Department of Computer Science

Ongoing Theses

Transformers are all you need: Multimodal data generation

In her Master's thesis, Kathrin Seßler addresses the issue of the multimodal data generation using self-attention-based models, such as Transformers. The Master's thesis is supervised by Gjergji Kasneci and supported by Vadim Borisov in an advisory capacity.


Finished Theses

A Post-hoc Explainability Python Framework for Computer Vision Tasks using Superpixel Perturbations

In his Master's thesis, Felix Sieghörtner addressed the issue of the black-box model explainability. The Master's thesis was supervised by Gjergji Kasneci and supported by Vadim Borisov in an advisory capacity.

The abstract: 
Machine learning algorithms and deep neural networks see a significant rise in popularity for all kinds of problem-solving. Whether it is auto-correction in our cell phones or route-finding in our navigation systems, machine learning plays a key role in our daily lives. Some of them may have a heavy impact on human life, such as assisting doctors in selecting the appropriate treatment for patients. For this reason, the Explainability of Artificial Intelligence (XAI) is becoming an increasingly important field of study. Being able to explain decisions made by an AI, helps humans to understand its choices and is crucial for ensuring a wide acceptance among the public.
This thesis presents a Python framework for explainable AI. The key elements of it are two novel algorithms for generating and evaluating feature attributions for computer vision tasks. The developed perturbation- and permutation-based feature attribution generation method is model-agnostic and without the need to train any surrogate machine learning model. The evaluation method replaces superpixels with other superpixels and reevaluates the image afterward. In addition to a visual and empirical evaluation, these methods are compared to the current state-of-the-art feature attribution approaches, resulting in the novel methods performing on par or, in some cases, even better than existing ones.

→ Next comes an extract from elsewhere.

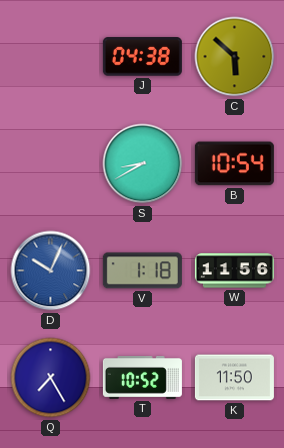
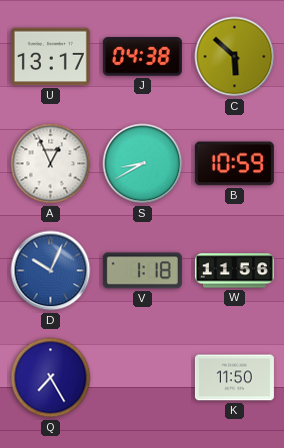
U: none -> 13:17
A: none -> 12:56
B: 10:54 -> 10:59
T: 10:52 -> none
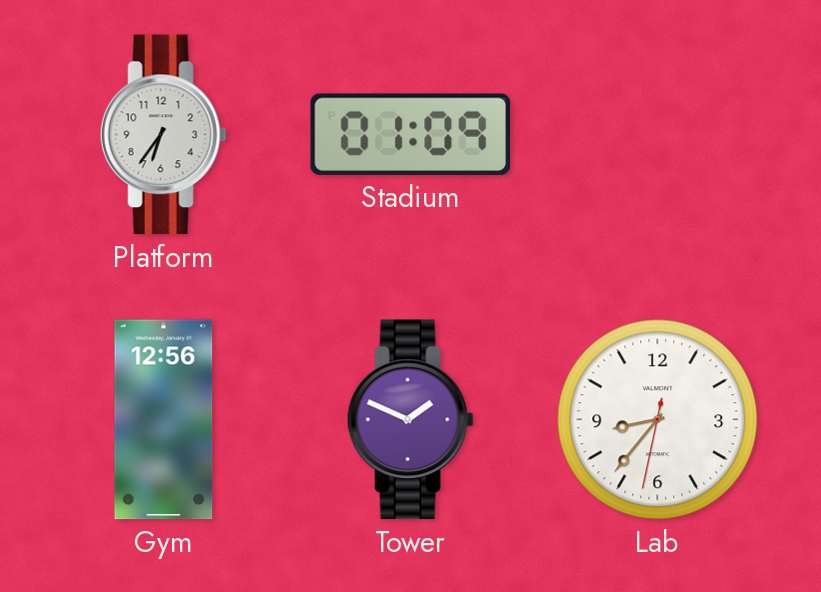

Missingness in Evolving Data Streams

In his Master's thesis, Stefan Zürn addressed the concept of "missingness" in data streams. In the context of local explanation methods, "missingness" describes the absence of discriminative information and is usually represented by a specific baseline. The aim of the thesis was to develop an efficient adaptation of the "neutral" baseline for local explanation methods and online feature selection models in dynamic data streams. The Master's thesis was supervised by Gjergji Kasneci and supported by Johannes Haug in an advisory capacity.

Augmenting Local Attribution Methods with a Measure of Uncertainty

In his Bachelor's thesis, Manuel Weiß was working on an extension of the local explanation model LICON. The aim of the work was to adapt LICON for use in Bayesian neural networks. This step allows us to quantify the uncertainty with respect to the generated feature attributions, which makes explanations more robust and meaningful. The Bachelor's thesis was supervised by Gjergji Kasneci and supported by Johannes Haug in an advisory capacity.

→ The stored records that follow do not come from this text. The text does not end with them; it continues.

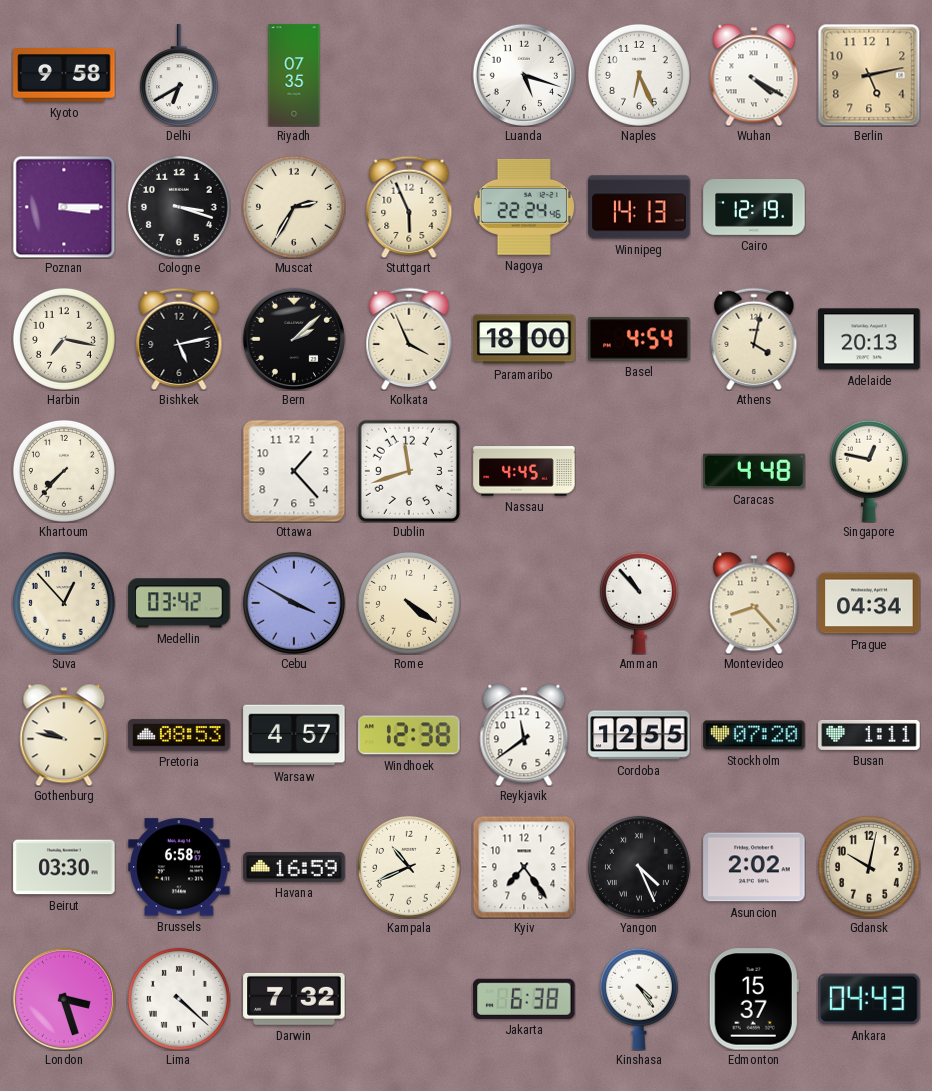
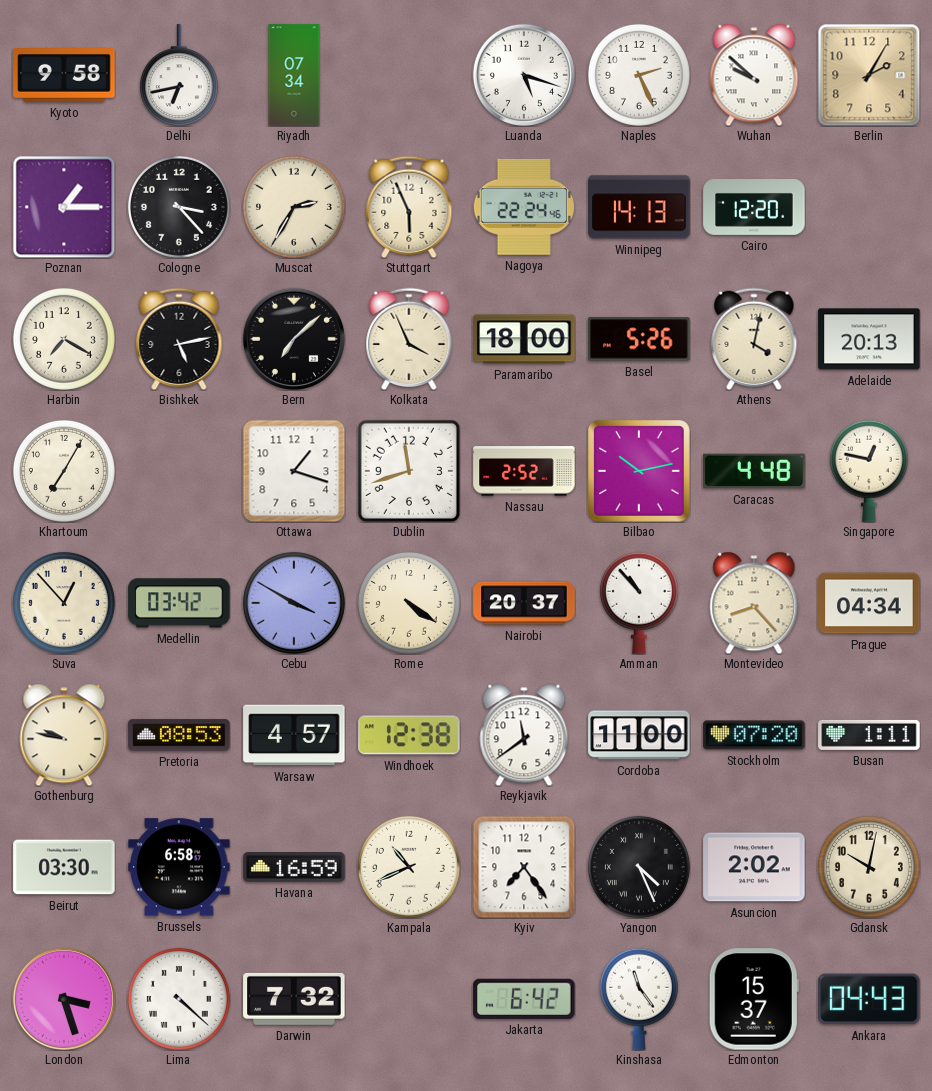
Delhi: 6:40 -> 6:43
Riyadh: 07:35 -> 07:34
Naples: 6:26 -> 2:26
Wuhan: 4:20 -> 9:52
Berlin: 5:13 -> 2:05
Poznan: 3:15 -> 1:15
Cologne: 3:18 -> 3:23
Cairo: 12:19 -> 12:20
Harbin: 7:17 -> 7:20
Bern: 2:08 -> 7:08
Basel: 4:54 -> 5:26
Khartoum: 7:37 -> 7:05
Ottawa: 1:23 -> 1:18
Nassau: 4:45 -> 2:52
Bilbao: none -> 10:13
Nairobi: none -> 20:37
Cordoba: 12:55 -> 11:00
Jakarta: 6:38 -> 6:42
Kinshasa: 4:24 -> 11:24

Feature Selection for Multinomial Classification and Regression in Data Streams

In May 2021 Maximilian Bertsch finished his Bachelor's thesis about "Feature Selection for Multinomial Classification and Regression in Data Streams". The thesis was supervised by Gjergji Kasneci and advised by Johannes Haug. The abstract in german is available as an image on the right.

amorf - A Multi-Output Regression Framework

David Hildner is working on master's thesis, project entitled "amorf - A Multi-Output Regression Framework".

Multi-output regression is the problem of learning a mapping from a multi-dimensional real-valued input space to a multi-dimensional real-valued output space. So far no framework specifically designed for multi-output regression has been developed in Python. In this thesis a number of different multi-output regression methods are presented, evaluated and implemented into to the Python framework amorf. A novel approach, the autoencoder assisted multi-target regression, is introduced.

A Predictive Model for Classification in Data Streams

In March 2020 Alireza Izadchenas finished his Master's thesis about "A Predictive Model for Classification in Data Streams". The thesis was supervised by Gjergji Kasneci and advised by Johannes Haug. Information about the content can be found in the thesis announcement (image on the right).

Feature Selection on Streaming Data in Python

In January 2020 Lars-Christian Achauer finished his Master's thesis about "Feature Selection on Streaming Data in Python". The thesis was supervised by Gjergji Kasneci and advised by Johannes Haug. The abstract is available as an image on the right.

Truth Discovery with Uncertain Entity Reference

In July 2019 Daniel Sacher finished his Master's Thesis about "Truth Discovery with Uncertain Entity Reference". The thesis was supervised by Gjergji Kasneci. The abstract is available as an image on the right.

A Generative Graphical Model for Temporal Clustering of Multivariate Time Series Data

In March 2019 Garima Mittal finished her Master's Thesis about "A Generative Graphical Model for Temporal Clustering of Multivariate Time Series Data". The thesis was supervised by Gjergji Kasneci. The abstract is available as an image on the right.